Я вскочила и бросилась к сыну.
- Что случилось, что случилось? - закричала я в ужасе, обхватывая руками его трепещущее тело.
- Ничего особенно, просто ваш сын, мамаша, чуть не утонул, – зло проговорил мужчина.
- Боже! Как это случилось? Никитка, с тобой всё в порядке?
- Теперь с ним всё в порядке! – сквозь зубы сказал мужчина, - нет, всё-таки, я никогда не смогу понять, откуда берутся такие нерадивые мамаши! Сидят себе на пляжу и на собственных детей - ноль внимания! – в голосе мужчины звучало такое презрение, что я даже поёжилась.
- Извините, пожалуйста. Ведь, это вы его спасли? –я встала и смотрела теперь вверх в разгневанное лицо незнакомца.
- Я.
- Спасибо вам. Огромное спасибо, вы спасли не только его, вы и меня тоже спасли, – помню, как я начала захлёбываться слезами и ничего не могла с собой поделать. Меня начало трясти, я всё крепче сжимала плечи сына и он начал выворачиваться из моих объятий, становившихся слишком сильными.
- Да ладно, не стоит благодарности, - вглядевшись в моё побелевшее лицо, проговорил вдруг мужчина совершенно спокойным уже голосом, - извините, что я так на вас накинулся – очень испугался. Извините меня.
- Что вы! Я буду вас век благодарить…
- Не надо, - он снова вгляделся, - мне кажется, что я вас знаю, - сказал он вдруг, - вы не учились в инженерно- техническом институте в Ленинграде?
- Нет, но там работал мой муж Андрей Калашников.
- Ах, да, ну, конечно же! Как я вас сразу не узнал? Я, ведь, работал с ним вместе несколько лет, пока не перешёл на кафедру теоретической механики. Я вас тогда много раз видел вместе. А потом я ушел работать на завод, и наши пути разошлись окончательно. Как вы поживаете?

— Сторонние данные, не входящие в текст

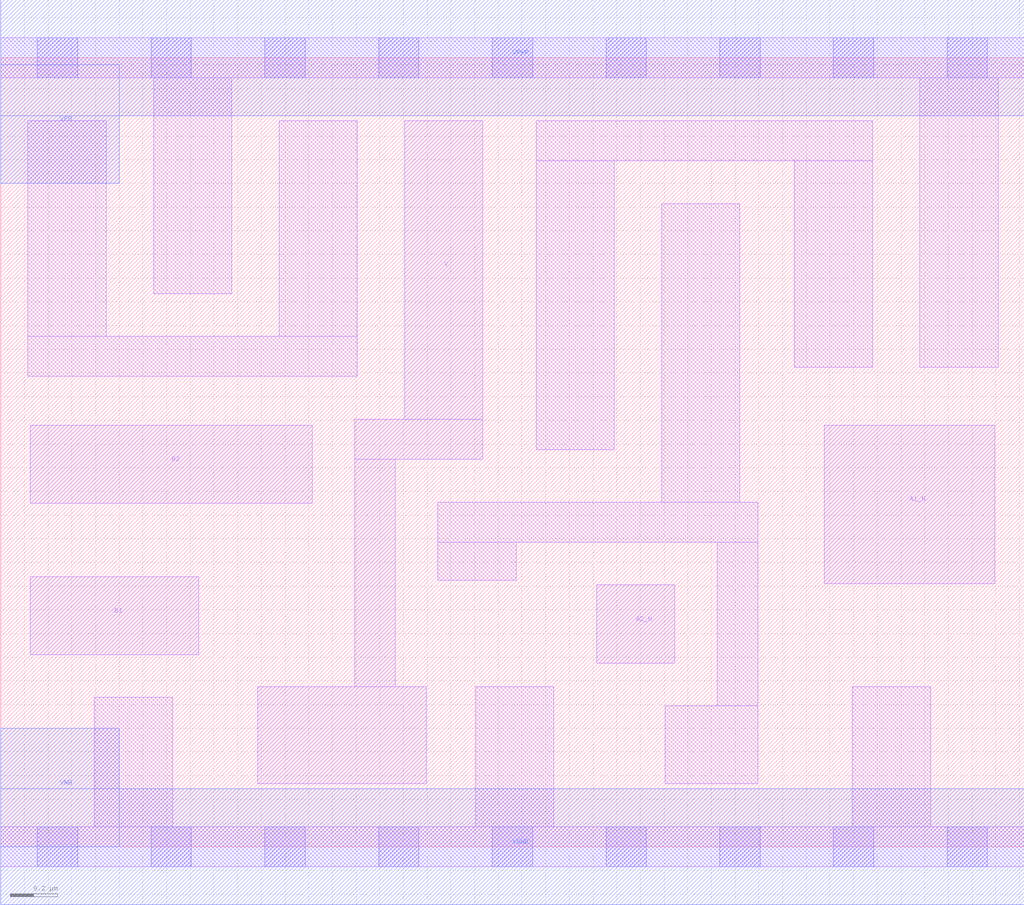
<source format=lef>
# Copyright 2020 The SkyWater PDK Authors
#
# Licensed under the Apache License, Version 2.0 (the "License");
# you may not use this file except in compliance with the License.
# You may obtain a copy of the License at
#
#     https://www.apache.org/licenses/LICENSE-2.0
#
# Unless required by applicable law or agreed to in writing, software
# distributed under the License is distributed on an "AS IS" BASIS,
# WITHOUT WARRANTIES OR CONDITIONS OF ANY KIND, either express or implied.
# See the License for the specific language governing permissions and
# limitations under the License.
#
# SPDX-License-Identifier: Apache-2.0

VERSION 5.5 ;
NAMESCASESENSITIVE ON ;
BUSBITCHARS "[]" ;
DIVIDERCHAR "/" ;
MACRO sky130_fd_sc_lp__a2bb2oi_lp
  CLASS CORE ;
  SOURCE USER ;
  ORIGIN  0.000000  0.000000 ;
  SIZE  4.320000 BY  3.330000 ;
  SYMMETRY X Y R90 ;
  SITE unit ;
  PIN A1_N
    ANTENNAGATEAREA  0.376000 ;
    DIRECTION INPUT ;
    USE SIGNAL ;
    PORT
      LAYER li1 ;
        RECT 3.475000 1.110000 4.195000 1.780000 ;
    END
  END A1_N
  PIN A2_N
    ANTENNAGATEAREA  0.376000 ;
    DIRECTION INPUT ;
    USE SIGNAL ;
    PORT
      LAYER li1 ;
        RECT 2.515000 0.775000 2.845000 1.105000 ;
    END
  END A2_N
  PIN B1
    ANTENNAGATEAREA  0.313000 ;
    DIRECTION INPUT ;
    USE SIGNAL ;
    PORT
      LAYER li1 ;
        RECT 0.125000 0.810000 0.835000 1.140000 ;
    END
  END B1
  PIN B2
    ANTENNAGATEAREA  0.313000 ;
    DIRECTION INPUT ;
    USE SIGNAL ;
    PORT
      LAYER li1 ;
        RECT 0.125000 1.450000 1.315000 1.780000 ;
    END
  END B2
  PIN Y
    ANTENNADIFFAREA  0.397600 ;
    DIRECTION OUTPUT ;
    USE SIGNAL ;
    PORT
      LAYER li1 ;
        RECT 1.085000 0.265000 1.795000 0.675000 ;
        RECT 1.495000 0.675000 1.665000 1.635000 ;
        RECT 1.495000 1.635000 2.035000 1.805000 ;
        RECT 1.705000 1.805000 2.035000 3.065000 ;
    END
  END Y
  PIN VGND
    DIRECTION INOUT ;
    USE GROUND ;
    PORT
      LAYER met1 ;
        RECT 0.000000 -0.245000 4.320000 0.245000 ;
    END
  END VGND
  PIN VNB
    DIRECTION INOUT ;
    USE GROUND ;
    PORT
      LAYER met1 ;
        RECT 0.000000 0.000000 0.500000 0.500000 ;
    END
  END VNB
  PIN VPB
    DIRECTION INOUT ;
    USE POWER ;
    PORT
      LAYER met1 ;
        RECT 0.000000 2.800000 0.500000 3.300000 ;
    END
  END VPB
  PIN VPWR
    DIRECTION INOUT ;
    USE POWER ;
    PORT
      LAYER met1 ;
        RECT 0.000000 3.085000 4.320000 3.575000 ;
    END
  END VPWR
  OBS
    LAYER li1 ;
      RECT 0.000000 -0.085000 4.320000 0.085000 ;
      RECT 0.000000  3.245000 4.320000 3.415000 ;
      RECT 0.115000  1.985000 1.505000 2.155000 ;
      RECT 0.115000  2.155000 0.445000 3.065000 ;
      RECT 0.395000  0.085000 0.725000 0.630000 ;
      RECT 0.645000  2.335000 0.975000 3.245000 ;
      RECT 1.175000  2.155000 1.505000 3.065000 ;
      RECT 1.845000  1.125000 2.175000 1.285000 ;
      RECT 1.845000  1.285000 3.195000 1.455000 ;
      RECT 2.005000  0.085000 2.335000 0.675000 ;
      RECT 2.260000  1.675000 2.590000 2.895000 ;
      RECT 2.260000  2.895000 3.680000 3.065000 ;
      RECT 2.790000  1.455000 3.120000 2.715000 ;
      RECT 2.805000  0.265000 3.195000 0.595000 ;
      RECT 3.025000  0.595000 3.195000 1.285000 ;
      RECT 3.350000  2.025000 3.680000 2.895000 ;
      RECT 3.595000  0.085000 3.925000 0.675000 ;
      RECT 3.880000  2.025000 4.210000 3.245000 ;
    LAYER mcon ;
      RECT 0.155000 -0.085000 0.325000 0.085000 ;
      RECT 0.155000  3.245000 0.325000 3.415000 ;
      RECT 0.635000 -0.085000 0.805000 0.085000 ;
      RECT 0.635000  3.245000 0.805000 3.415000 ;
      RECT 1.115000 -0.085000 1.285000 0.085000 ;
      RECT 1.115000  3.245000 1.285000 3.415000 ;
      RECT 1.595000 -0.085000 1.765000 0.085000 ;
      RECT 1.595000  3.245000 1.765000 3.415000 ;
      RECT 2.075000 -0.085000 2.245000 0.085000 ;
      RECT 2.075000  3.245000 2.245000 3.415000 ;
      RECT 2.555000 -0.085000 2.725000 0.085000 ;
      RECT 2.555000  3.245000 2.725000 3.415000 ;
      RECT 3.035000 -0.085000 3.205000 0.085000 ;
      RECT 3.035000  3.245000 3.205000 3.415000 ;
      RECT 3.515000 -0.085000 3.685000 0.085000 ;
      RECT 3.515000  3.245000 3.685000 3.415000 ;
      RECT 3.995000 -0.085000 4.165000 0.085000 ;
      RECT 3.995000  3.245000 4.165000 3.415000 ;
  END
END sky130_fd_sc_lp__a2bb2oi_lp

</source>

И я рассказала. Ни перед кем и никогда так не раскрывала свою душу. Но этому человеку только что спасшему сына, я могла довериться безраздельно. Так мне в тот момент почему-то показалось. И я доверилась. И рассказала о гибели мужа и дочери, о потерянности, о вечно преследующей меня тоске, о том, что разучилась смеяться… Будто прорвало какую-то плотину. Я говорила, и говорила и всё не могла наговориться, слова неслись нескончаемым потоком, и вместе с ними уносилось что-то так долго меня мучившее и не дающее нормально дышать. И первое, о чём я подумала, наконец, умолкнув – а почему он всё ещё стоит и слушает её? Слушает, внимательно глядя в моё лицо, смахивая медленно капающие слезинки, гладя дрожащие поникшие плечи.
В то день началась моя новая жизнь. Совсем другая, непохожая на ту, что была раньше. Эта жизнь не наполнена больше одиночеством и тоской, она стала вновь полна нежностью и заботой. Он совсем другой, не такой, как Андрей и вначале мне было сложно приноровится, но он любит меня, любит моего сына и постепенно я стала чувствовать, как оттаивает сердце и прониклась к нему сначала благодарностью, потом уважением, а потом… Я до сих пор не осмелилась признаться ему в том чувстве, которое теперь наполняет всю меня. Это чувство не похоже ни на что, испытанное мною раньше, и оно прекрасно. Я пообещала себе, что обязательно скажу ему обо всём, обязательно скажу. В тот день, когда родится наша дочь. Скоро.